Charlie Steiner comments on Take 13: RLHF bad, conditioning good.

Charlie Steiner 23 Dec 2022 2:07 UTC
4 points
0
Thanks for this great comment.
The closest we have is the text-davinci-002 “FeedMe” model, where they train the model to imitate the distribution of highly-rated samples. That model seems to produce mode collapse all the same, so much so that we mistakenly attributed the phenomenon to RLHF.
I don’t actually understand the text-davinci-002 training method, so I’ll have to look into it more later—thanks for the push! I think it’s possible that fine-tuning on ratings of the model’s own outputs was done in a way equivalent to an RL step, with effective reward such that it makes sense why it would converge on stuff like “97 is the most random number.”
I would say the closest we have is people finetuning language models on more narrow decision transformer tasks, like chess. But I admit I’ve never seen anyone check for mode collapse in such a case, which now seems like a useful thing to check.
In both cases you get a model that outputs a shaped categorical distribution over next tokens that you can pick from however you’d like (for ex. via top-p, which is a quantilization-flavored sampling algorithm).
I mean, they both output lists of numbers. But interpreting those numbers as a probability distribution makes a lot more sense when you’re training something with a proper scoring rule.
Here’s a very slightly more specific way of thinking about what I mean by “agent acting in a text-universe” (which is related to how I think of the output type as something other than a probability distribution). When you have a KL loss term relative to the prior distribution, that gives you a “budget,” that you get to spend on some function $f (a | s)$ that that multiplies $π_{0} (a | s)$ . The more $f$ deviates from 1, the more it costs (like $l o g (f)$ ). And the RLHF loss is doing something like trying to get a good score while staying under-budget on $f$ .
This suggests that you can think of $[l o g (f (a | s)) for a]$ as the policy of an agent—i.e. how “it” wants to spend its budget in each state—rather than $f \cdot π_{0}$ , which is what the whole system actually outputs at each state. This is what I think of colorfully as “an agent living in a text-universe,” where the “text-universe” is the dynamics $π_{0}$ that the “agent” has only limited ability to push around.
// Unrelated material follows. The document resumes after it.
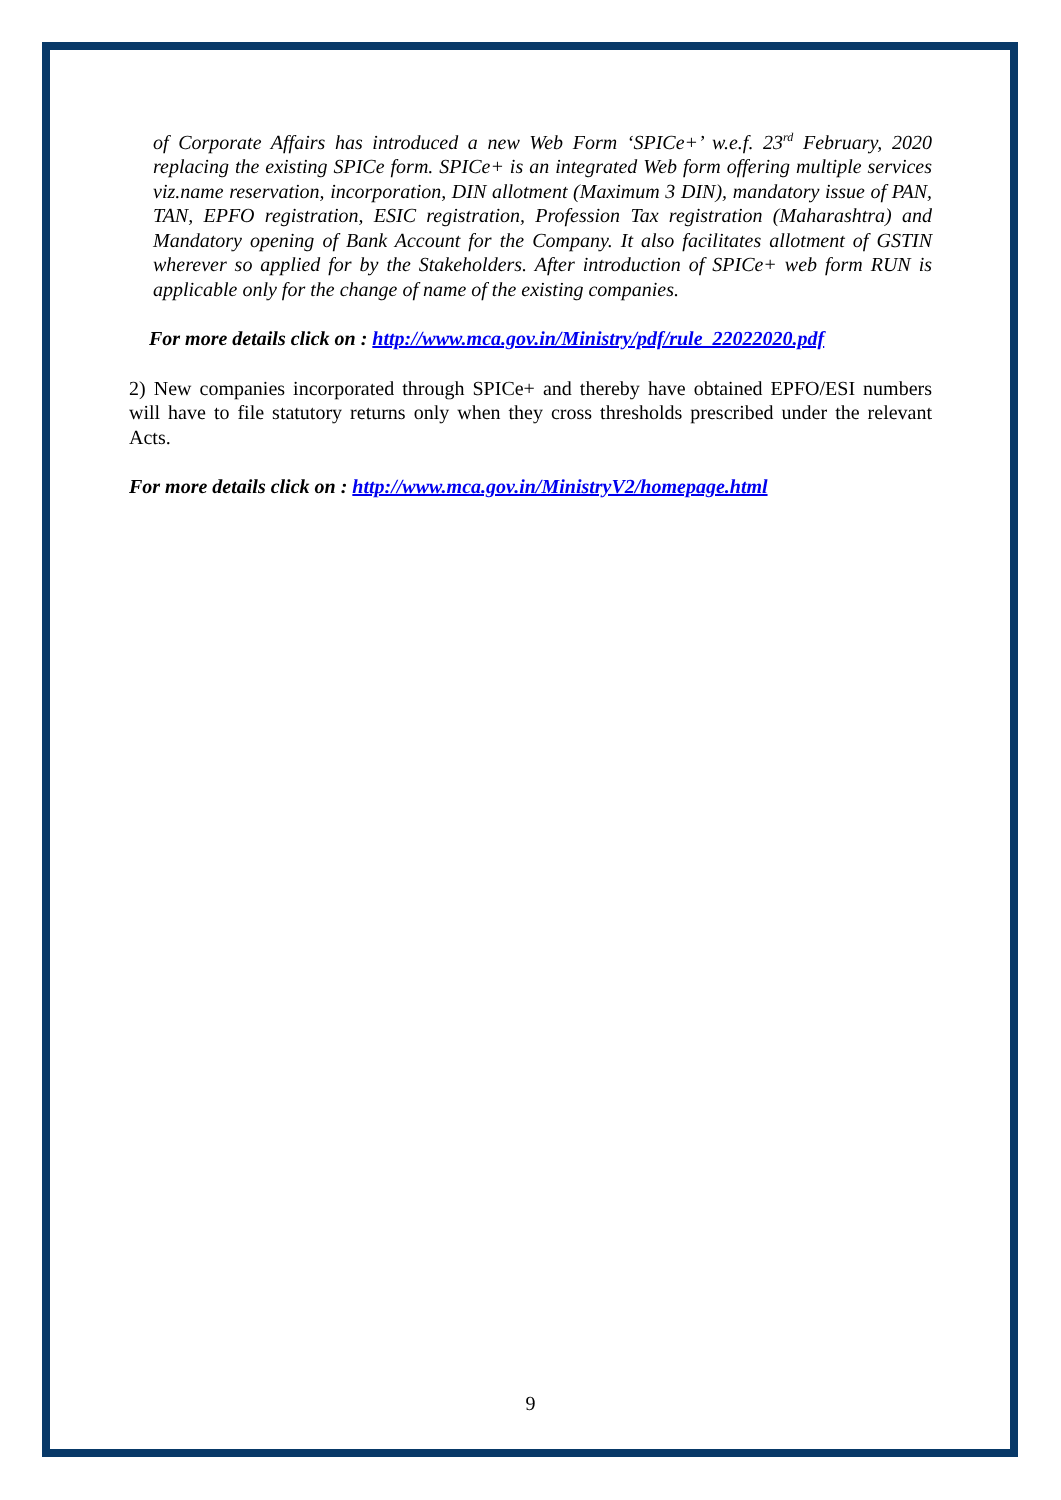of Corporate Affairs has introduced a new Web Form ‘SPICe+’ w.e.f. 23<sup>rd</sup> February, 2020 replacing the existing SPICe form. SPICe+ is an integrated Web form offering multiple services viz.name reservation, incorporation, DIN allotment (Maximum 3 DIN), mandatory issue of PAN, TAN, EPFO registration, ESIC registration, Profession Tax registration (Maharashtra) and Mandatory opening of Bank Account for the Company. It also facilitates allotment of GSTIN wherever so applied for by the Stakeholders. After introduction of SPICe+ web form RUN is applicable only for the change of name of the existing companies.
For more details click on : http://www.mca.gov.in/Ministry/pdf/rule_22022020.pdf
2) New companies incorporated through SPICe+ and thereby have obtained EPFO/ESI numbers will have to file statutory returns only when they cross thresholds prescribed under the relevant Acts.
For more details click on : http://www.mca.gov.in/MinistryV2/homepage.html
9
Also not sure in what sense you meant that “RLHF is trying to get the highest score possible”. This seems like it’s false
Yeah, this was sloppy.
- cfoster0 27 Dec 2022 2:26 UTC
  3 points
  0
  Parent
  I think it’s possible that fine-tuning on ratings of the model’s own outputs was done in a way equivalent to an RL step, with effective reward such that it makes sense why it would converge on stuff like “97 is the most random number.”
  I guess that’s possible, but I don’t see any particular reason to entertain that hypothesis. (Other than wanting to rescue our original hunch that RL is what’s causing this issue 😛). I’m a lot more inclined to believe that this issue is either some general symptom of over-finetuning language models, or some technical detail like weight decay etc.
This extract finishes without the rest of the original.